The Symposium, “Bridging Generations: Youth Empowerment & Resiliency” was held at Berkshire South on Saturday, September 19, 2015 from noon until 5:00 p.m.
 
The keynote speakers, Dr. Safire DeJong and Yazmina Madeson, led this community forum on fostering positive and mutually supported interactions among youth and adults in our community. A total of 26 members from all sectors and disciplines of the South County community, including 10 youth, participated in the event.
 
It launched dialogue between young people and adults as we partnered on exercises geared to promote open communication and resilience. We expect to have a lasting impact as we use our learning to support youth and parent training in our middle schools. It was awesome to learn together, to challenge our biases and stereotypes, to validate our feelings and to really listen to each other.
 
The impetus for the Symposium idea came from our Summer 2014 Community Network Dinner on Youth.
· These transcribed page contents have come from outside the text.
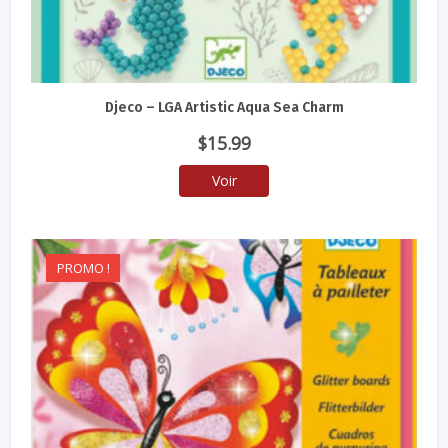
Djeco – LGA Artistic Aqua Sea Charm
$
15.99
Voir
PROMO !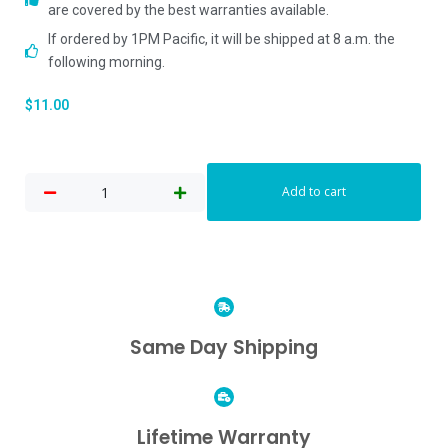
are covered by the best warranties available.
If ordered by 1PM Pacific, it will be shipped at 8 a.m. the
following morning.
$
11.00
Add to cart
Same Day Shipping
Lifetime Warranty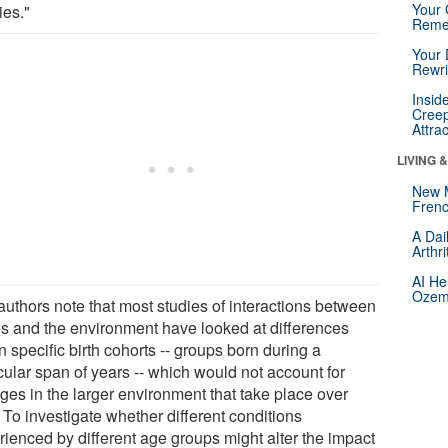
Your 
ies."
Reme
Your 
Rewri
Insid
Creep
Attra
LIVING 
New 
Frenc
A Dai
Arthr
AI He
Ozemp
authors note that most studies of interactions between
s and the environment have looked at differences
n specific birth cohorts -- groups born during a
cular span of years -- which would not account for
ges in the larger environment that take place over
 To investigate whether different conditions
rienced by different age groups might alter the impact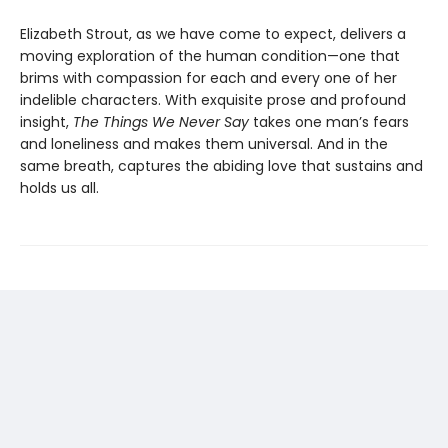
Elizabeth Strout, as we have come to expect, delivers a
moving exploration of the human condition—one that
brims with compassion for each and every one of her
indelible characters. With exquisite prose and profound
insight,
The Things We Never Say
takes one man’s fears
and loneliness and makes them universal. And in the
same breath, captures the abiding love that sustains and
holds us all.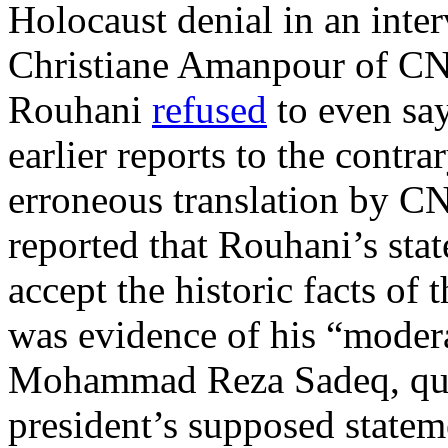
Holocaust denial in an inte
Christiane Amanpour of CNN
Rouhani
refused
to even sa
earlier reports to the contr
erroneous translation by C
reported that Rouhani’s st
accept the historic facts of 
was evidence of his “modera
Mohammad Reza Sadeq, qu
president’s supposed statem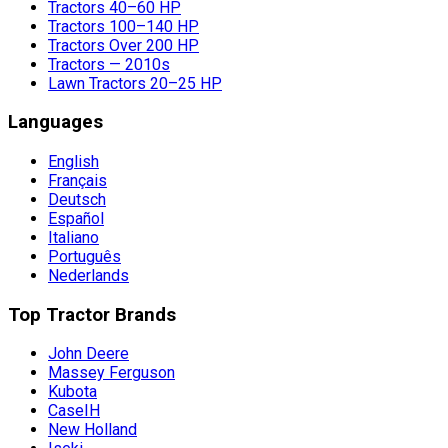
Tractors 40–60 HP
Tractors 100–140 HP
Tractors Over 200 HP
Tractors — 2010s
Lawn Tractors 20–25 HP
Languages
English
Français
Deutsch
Español
Italiano
Português
Nederlands
Top Tractor Brands
John Deere
Massey Ferguson
Kubota
CaseIH
New Holland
It was exciting to see the realization of his program which intends to foster respectful conversations between youth and adults. We look forward to using our learning in the next steps of focus groups of parents and youth.
 
The Symposium was sponsored through a Diocesan grant and Grace Church’s Wisdom Outreach Committee.
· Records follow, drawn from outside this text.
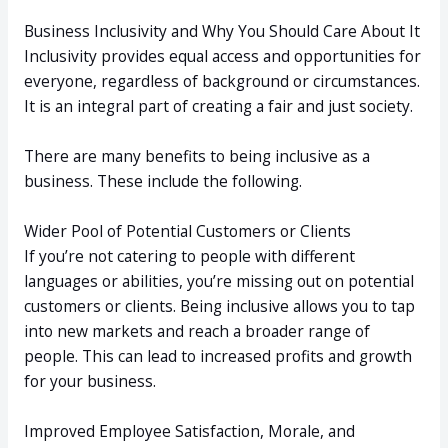
Business Inclusivity and Why You Should Care About It
Inclusivity provides equal access and opportunities for
everyone, regardless of background or circumstances.
It is an integral part of creating a fair and just society.
There are many benefits to being inclusive as a
business. These include the following.
Wider Pool of Potential Customers or Clients
If you’re not catering to people with different
languages or abilities, you’re missing out on potential
customers or clients. Being inclusive allows you to tap
into new markets and reach a broader range of
people. This can lead to increased profits and growth
for your business.
Improved Employee Satisfaction, Morale, and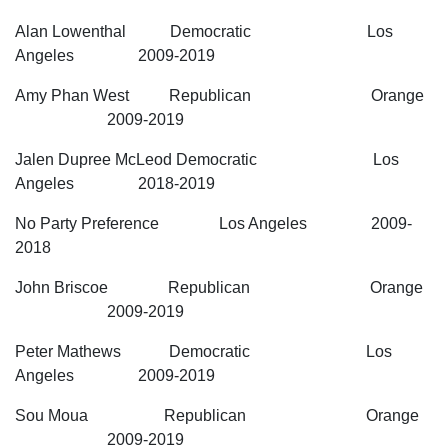
Alan Lowenthal Democratic Los
Angeles 2009-2019
Amy Phan West Republican Orange
2009-2019
Jalen Dupree McLeod Democratic Los
Angeles 2018-2019
No Party Preference Los Angeles 2009-
2018
John Briscoe Republican Orange
2009-2019
Peter Mathews Democratic Los
Angeles 2009-2019
Sou Moua Republican Orange
2009-2019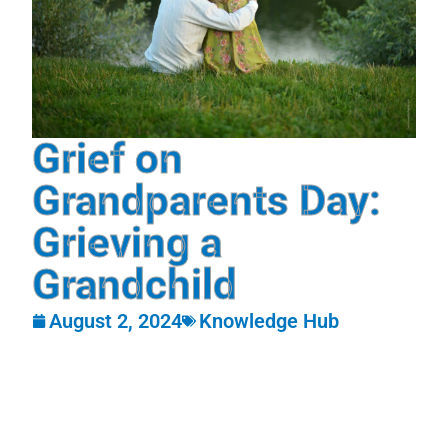
Grief on
Grandparents Day:
Grieving a
Grandchild
August 2, 2024
Knowledge Hub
The committee members are: Dindy Anderson, Sally Brooke, Susan Gore, Kathy Clausen, Margaret Layton, Dutch Pinkston, and co-chaired by Pennie Curry and Doreen Hutchinson. (photo courtesy RSYP.)
 
 
 

SUMMER 2014:

This summer we began a new initiative called Community Network Dinners. Four dinners will occur over three months, each with a different focus, where members of Grace Church will have conversations with members of chosen communities. The first dinner focused on youth and our special guests were members of Railroad Street Youth Project. Before the second dinner, with its focus on the Hispanic community, and issues that local immigrants face, Doreen Hutchinson, Co-chair of the Grace Wisdom/Outreach group that has organized the project, spoke with The Rev. Annie Ryder of Christ Trinity Church in a radio interview.

COMMUNITY NETWORK DINNERS from Grace Church on Vimeo.
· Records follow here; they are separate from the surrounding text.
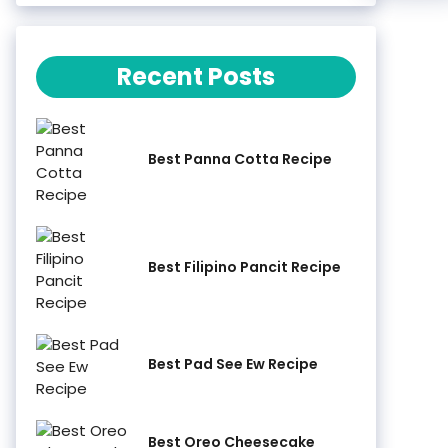
Recent Posts
Best Panna Cotta Recipe
Best Filipino Pancit Recipe
Best Pad See Ew Recipe
Best Oreo Cheesecake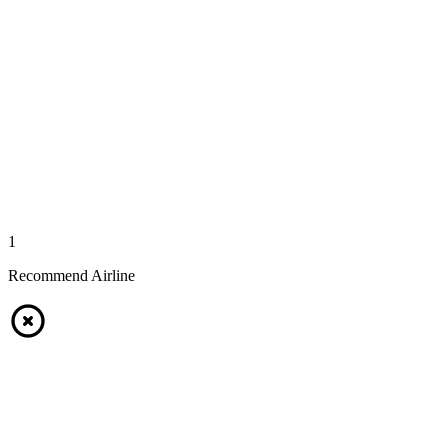
1
Recommend Airline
On the Religious Roundtable, a WSBS program, The Rev. Annie Ryder interviews Doreen Hutchinson to explore the inspiration and goals of the Community Network Dinners initiative begun by Grace Church, an Episcopal Community in the Southern Berkshires. Annie, of Christ Trinity, Sheffield is one of the four hosts of the weekly program; Doreen, of Grace Church, is a parishioner of Grace and co-chair of its Wisdom/Outreach Committee. WSBS is the local radio station for Great Barrington and surrounding towns in Western Massachusetts. The location for the dinners is The Guthrie Center, and the first dinner, focused on youth, is pictured while the recording plays.